DEFENSORIA E TCE DISCUTEM MELHORIAS NA ALIMENTAÇÃO E HIGIENE NO SISTEMA PRISIONAL DE MT

Debate reuniu órgãos estaduais para buscar mudanças nos serviços oferecidos a pessoas privadas de liberdade.
Por Luciana Bueno / Foto: Alexandre Guimarães
A Defensoria Pública do Estado de Mato Grosso (DPEMT) participou, na tarde desta quarta-feira (1º), de uma mesa técnica realizada para discutir melhorias no sistema prisional estadual, com foco na qualidade da alimentação e dos kits de higiene destinados às pessoas privadas de liberdade.
O encontro ocorreu na Escola Superior de Contas do Tribunal de Contas do Estado (TCE-MT) e reuniu representantes do Poder Judiciário, Governo do Estado e outras instituições ligadas ao sistema de justiça e fiscalização.
Durante as discussões, o coordenador do Núcleo de Execução Penal (Nep), defensor público André Rossignolo, destacou a necessidade de mudanças nos produtos atualmente oferecidos aos reeducandos, afirmando que a qualidade dos itens precisa ser revista para assegurar condições adequadas e respeito à dignidade humana.
Segundo ele, a expectativa é que os próximos encontros apresentem parâmetros mais definidos para aprimorar tanto os produtos de higiene quanto a alimentação fornecida nas unidades penais.
Rossignolo também destacou a importância da participação integrada entre as instituições envolvidas, apontando que o trabalho conjunto pode resultar futuramente na elaboração de instrumentos formais para garantir a implementação das medidas discutidas.
O desembargador Orlando Perri, supervisor do Grupo de Monitoramento e Fiscalização do Sistema Carcerário e Socioeducativo (GMF) do Tribunal de Justiça de Mato Grosso (TJMT), defendeu a adoção de um modelo em que as refeições sejam preparadas dentro das próprias unidades prisionais.
Segundo ele, a medida permitiria oferecer alimentos preparados no momento do consumo, garantindo mais qualidade e melhores condições para a população carcerária.
Durante o encontro, também foram debatidas questões relacionadas à qualidade dos kits de higiene disponibilizados aos reeducandos.
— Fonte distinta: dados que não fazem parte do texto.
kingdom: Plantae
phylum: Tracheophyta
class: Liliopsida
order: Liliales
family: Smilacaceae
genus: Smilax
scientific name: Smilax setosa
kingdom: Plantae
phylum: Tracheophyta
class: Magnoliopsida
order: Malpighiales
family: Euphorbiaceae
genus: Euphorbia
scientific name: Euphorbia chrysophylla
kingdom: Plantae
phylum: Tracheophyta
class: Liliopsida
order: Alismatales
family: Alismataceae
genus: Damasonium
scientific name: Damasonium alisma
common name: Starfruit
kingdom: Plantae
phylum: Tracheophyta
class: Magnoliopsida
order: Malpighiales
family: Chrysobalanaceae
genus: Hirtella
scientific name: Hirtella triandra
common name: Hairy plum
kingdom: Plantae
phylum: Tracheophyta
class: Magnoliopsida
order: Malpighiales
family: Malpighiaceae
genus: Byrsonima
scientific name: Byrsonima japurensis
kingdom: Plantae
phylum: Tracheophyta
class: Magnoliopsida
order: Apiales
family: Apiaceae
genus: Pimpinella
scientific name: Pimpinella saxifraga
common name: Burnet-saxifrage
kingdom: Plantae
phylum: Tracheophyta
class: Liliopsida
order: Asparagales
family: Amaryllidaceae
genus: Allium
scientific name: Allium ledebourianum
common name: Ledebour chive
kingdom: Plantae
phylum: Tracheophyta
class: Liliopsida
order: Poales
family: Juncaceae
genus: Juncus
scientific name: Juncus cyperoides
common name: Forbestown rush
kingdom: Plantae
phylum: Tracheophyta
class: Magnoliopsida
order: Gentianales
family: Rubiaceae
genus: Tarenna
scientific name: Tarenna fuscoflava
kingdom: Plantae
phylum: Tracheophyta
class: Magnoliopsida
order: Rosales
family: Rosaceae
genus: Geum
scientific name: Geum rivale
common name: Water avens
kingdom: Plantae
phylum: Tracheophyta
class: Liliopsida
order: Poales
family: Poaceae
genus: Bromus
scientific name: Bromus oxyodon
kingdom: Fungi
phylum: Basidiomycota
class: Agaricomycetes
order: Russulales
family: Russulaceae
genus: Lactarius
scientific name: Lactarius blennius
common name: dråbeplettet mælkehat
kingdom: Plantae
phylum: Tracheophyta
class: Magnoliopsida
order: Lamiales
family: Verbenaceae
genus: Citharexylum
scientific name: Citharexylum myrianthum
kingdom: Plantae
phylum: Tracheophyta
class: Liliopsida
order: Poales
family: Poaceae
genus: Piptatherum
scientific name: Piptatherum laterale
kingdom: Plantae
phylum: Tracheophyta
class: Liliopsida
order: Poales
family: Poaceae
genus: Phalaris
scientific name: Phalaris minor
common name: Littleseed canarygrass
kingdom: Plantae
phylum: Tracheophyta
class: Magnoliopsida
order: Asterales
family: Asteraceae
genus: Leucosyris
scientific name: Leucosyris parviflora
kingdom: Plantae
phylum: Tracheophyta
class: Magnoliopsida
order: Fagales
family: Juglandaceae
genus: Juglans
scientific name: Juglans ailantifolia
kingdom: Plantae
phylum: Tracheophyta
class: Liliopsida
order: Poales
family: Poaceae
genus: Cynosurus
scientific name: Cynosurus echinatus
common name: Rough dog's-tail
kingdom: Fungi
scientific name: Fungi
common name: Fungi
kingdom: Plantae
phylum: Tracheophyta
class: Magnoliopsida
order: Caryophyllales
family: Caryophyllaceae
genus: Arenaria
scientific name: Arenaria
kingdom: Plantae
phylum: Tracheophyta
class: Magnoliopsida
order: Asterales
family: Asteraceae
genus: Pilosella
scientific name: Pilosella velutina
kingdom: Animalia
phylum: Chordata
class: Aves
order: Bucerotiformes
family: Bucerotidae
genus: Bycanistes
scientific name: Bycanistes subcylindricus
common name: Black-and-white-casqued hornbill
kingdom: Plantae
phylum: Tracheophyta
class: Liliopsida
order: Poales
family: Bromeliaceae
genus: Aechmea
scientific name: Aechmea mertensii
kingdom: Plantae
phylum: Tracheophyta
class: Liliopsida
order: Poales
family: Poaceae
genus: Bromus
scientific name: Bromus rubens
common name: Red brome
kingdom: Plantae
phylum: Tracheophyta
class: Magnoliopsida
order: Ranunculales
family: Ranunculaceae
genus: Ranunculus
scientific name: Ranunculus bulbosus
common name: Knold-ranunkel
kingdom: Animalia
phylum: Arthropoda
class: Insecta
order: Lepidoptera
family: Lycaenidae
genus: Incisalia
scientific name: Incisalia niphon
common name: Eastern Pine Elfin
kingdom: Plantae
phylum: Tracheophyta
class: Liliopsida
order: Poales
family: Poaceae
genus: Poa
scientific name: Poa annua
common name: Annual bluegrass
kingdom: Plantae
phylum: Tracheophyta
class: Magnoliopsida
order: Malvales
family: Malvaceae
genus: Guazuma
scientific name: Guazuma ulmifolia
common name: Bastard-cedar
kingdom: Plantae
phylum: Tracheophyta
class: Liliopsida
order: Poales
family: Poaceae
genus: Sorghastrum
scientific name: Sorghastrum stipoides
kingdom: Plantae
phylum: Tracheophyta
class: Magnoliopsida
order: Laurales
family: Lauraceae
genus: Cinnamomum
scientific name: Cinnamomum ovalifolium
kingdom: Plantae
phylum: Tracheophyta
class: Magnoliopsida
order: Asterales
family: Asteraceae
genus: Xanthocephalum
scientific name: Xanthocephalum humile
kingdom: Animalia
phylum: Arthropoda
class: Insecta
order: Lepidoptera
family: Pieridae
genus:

O presidente do Tribunal de Contas do Estado, conselheiro Sérgio Ricardo, chamou atenção para a necessidade de revisão dos materiais fornecidos, apontando preocupação com a qualidade dos itens adquiridos.
Além das discussões sobre alimentação e higiene, a mesa técnica também abriu espaço para tratar de propostas voltadas à ressocialização por meio do trabalho e da educação.
Entre as ideias apresentadas está a utilização de estruturas existentes no sistema penitenciário para implantação de oficinas e espaços produtivos, permitindo maior inserção dos reeducandos em atividades laborais e educacionais.
A proposta busca incentivar a capacitação profissional e facilitar a reintegração ao mercado de trabalho, além de reduzir custos e fortalecer políticas de ressocialização.
A iniciativa também pretende aperfeiçoar processos de fiscalização e licitação, priorizando critérios de qualidade na aquisição de produtos destinados ao sistema prisional, buscando garantir melhores condições e maior respeito aos direitos humanos.